══ Text block

The City of Hagan


HAGAN: Ideally Positioned for Growth!


Located along a recently four-laned stretch of U.S. Hwy. 280, Hagan is undergoing a transformation in retail and commercial business growth. The town adjoins Claxton’s city limits on the west, and includes the Claxton-Evans County Industrial Park which has easy access to Hwy. 280.

With plenty of prime commercial property and areas for residential growth, Hagan is emerging as a growth center in Evans County. A property tax rate of only 3 mills in the town is attractive to homeowners and new business development. Recent additions to the business community include Wiggins Florist, Wiggins Hardware, and C&B Heating and Air.

The city has also progressed toward the future while hanging onto its valuable past. A new city hall was dedicated in early 2003, and dubbed the Maretha Brown Municipal Building. Directly behind it stands a new children’s park, named for long-time city employee, Maggie Lee Lewis.

HAGAN PROVIDES FOR RESIDENTS’ RECREATION

Laid out on an entire city block, the Bradley Memorial Park is an attractive asset to the Hagan cityscape. Elected officials have also provided a city park behind the town hall, complete with playground equipment, for kids and their parents to enjoy.

════

Direction A – Pick out each line of the records that contains the string "electricguitarclean" and copy those lines.
Direction B – Continue the passage about the town of Hagan from its final sentence.

══ The records

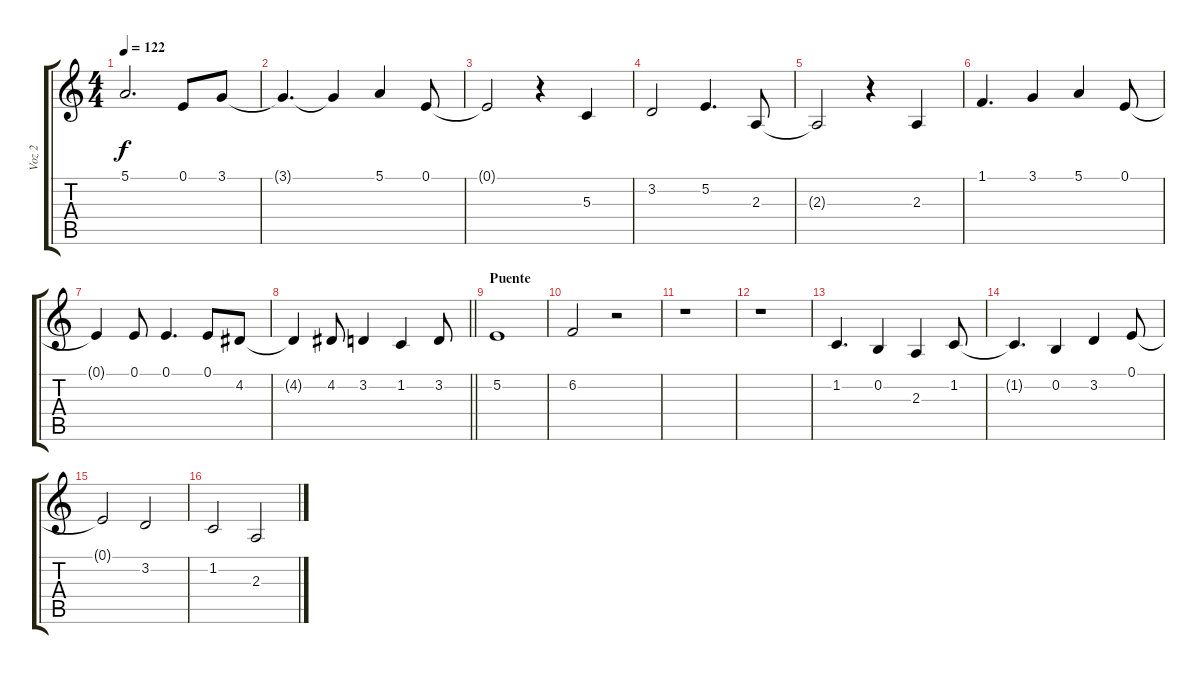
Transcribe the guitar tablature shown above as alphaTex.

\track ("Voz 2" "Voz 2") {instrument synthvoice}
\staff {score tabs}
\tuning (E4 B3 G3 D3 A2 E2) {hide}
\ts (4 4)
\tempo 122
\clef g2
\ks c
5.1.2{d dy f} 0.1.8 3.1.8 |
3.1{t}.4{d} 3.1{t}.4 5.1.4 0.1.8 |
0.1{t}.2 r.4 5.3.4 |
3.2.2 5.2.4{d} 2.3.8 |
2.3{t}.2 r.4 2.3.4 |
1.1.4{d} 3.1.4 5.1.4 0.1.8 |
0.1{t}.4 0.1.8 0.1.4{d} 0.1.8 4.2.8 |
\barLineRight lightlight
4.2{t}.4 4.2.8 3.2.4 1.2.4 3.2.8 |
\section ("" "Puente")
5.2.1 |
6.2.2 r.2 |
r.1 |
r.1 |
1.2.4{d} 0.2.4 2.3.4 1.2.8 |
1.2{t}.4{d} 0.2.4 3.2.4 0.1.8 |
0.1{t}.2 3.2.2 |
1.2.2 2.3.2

════
══ The records

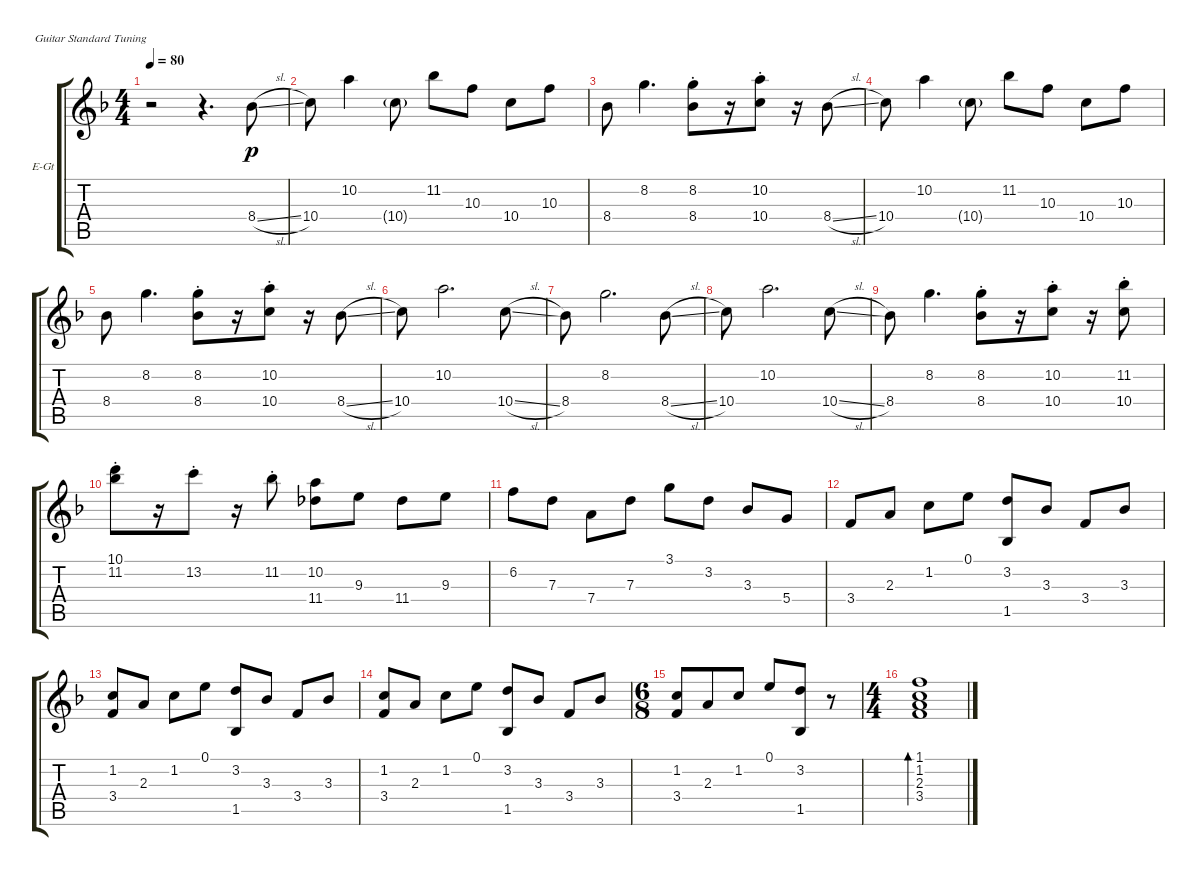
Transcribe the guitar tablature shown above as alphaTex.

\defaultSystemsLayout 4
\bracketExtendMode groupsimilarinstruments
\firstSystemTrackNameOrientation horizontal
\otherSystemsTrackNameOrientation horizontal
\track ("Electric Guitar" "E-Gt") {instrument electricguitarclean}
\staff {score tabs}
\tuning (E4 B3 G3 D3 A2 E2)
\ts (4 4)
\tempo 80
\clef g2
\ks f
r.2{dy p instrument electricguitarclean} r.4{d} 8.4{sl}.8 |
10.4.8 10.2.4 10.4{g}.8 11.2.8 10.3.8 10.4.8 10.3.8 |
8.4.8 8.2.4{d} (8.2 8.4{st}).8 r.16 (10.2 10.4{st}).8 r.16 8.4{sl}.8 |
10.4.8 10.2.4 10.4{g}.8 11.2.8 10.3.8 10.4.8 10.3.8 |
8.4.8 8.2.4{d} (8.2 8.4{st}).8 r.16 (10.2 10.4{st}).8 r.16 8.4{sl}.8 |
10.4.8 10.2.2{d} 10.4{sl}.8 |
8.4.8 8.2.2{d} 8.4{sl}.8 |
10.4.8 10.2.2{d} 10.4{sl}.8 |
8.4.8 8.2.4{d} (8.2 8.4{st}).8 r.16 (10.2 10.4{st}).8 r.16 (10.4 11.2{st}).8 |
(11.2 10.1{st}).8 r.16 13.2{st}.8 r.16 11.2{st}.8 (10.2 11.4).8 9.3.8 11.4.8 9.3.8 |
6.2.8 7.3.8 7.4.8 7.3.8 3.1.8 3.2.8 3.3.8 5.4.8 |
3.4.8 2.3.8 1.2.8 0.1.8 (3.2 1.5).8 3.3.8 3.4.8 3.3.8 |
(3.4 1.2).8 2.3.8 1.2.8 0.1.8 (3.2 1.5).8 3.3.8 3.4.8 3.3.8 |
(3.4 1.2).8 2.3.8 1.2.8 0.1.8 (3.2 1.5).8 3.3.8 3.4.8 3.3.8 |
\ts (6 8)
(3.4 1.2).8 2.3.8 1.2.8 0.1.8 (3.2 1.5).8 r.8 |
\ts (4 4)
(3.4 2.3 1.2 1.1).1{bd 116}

════

Expected answer A –
\track ("Electric Guitar" "E-Gt") {instrument electricguitarclean}
r.2{dy p instrument electricguitarclean} r.4{d} 8.4{sl}.8 |

Expected answer B –
Public and private interests have worked together to restore and maintain the historic G.W. DeLoach house which was built in the early 1890s by one of the town’s first settlers.

HAGAN WAS ONCE A PROSPEROUS LUMBER TOWN; NAMED FOR CIVIL WAR WIDOW

Settlements along the route of the Savannah and Western Railroad began to prosper and become established as towns, when the right-of-way for the railroad’s expansion east was secured in the area of what is now Hagan in the year 1889. Marshall A. Smith, who had married Susannah Hagan Brewton after the death of her husband from wounds he received in the Battle of Richmond in the Civil War, was given the opportunity to name the emerging town.

Smith chose ‘Hagan’ because it was his wife’s maiden name. Susan Hagan was first the wife of Simon Brewton, son of Samuel Brewton, and grandson of Nathan Brewton an original settler.

G. Wesley DeLoach's House

G. Wesley DeLoach’s House

G. Wesley DeLoach, his brothers James A. and Mann, arrived in Hagan around 1890. The brothers all built fine homes in the town, including one that G.W. built and later sold to a Bryan County lawyer to get him to move to Hagan. G.W. built several other buildings in Hagan, including the 1896 structure shown in the photograph. He built the two-story home that carries his name and has been restored in a historic preservation effort by private individuals and city officials. The house is used for community and civic functions, and it serves as the backdrop for Hagan’s annual Fourth of July events.

Hagan prospered in the late 1890s as the Perkins family established a sawmill and workers harvested the areas virgin longleaf pine and sawed it into lumber that was transported in carload lots along the S&W rail lines.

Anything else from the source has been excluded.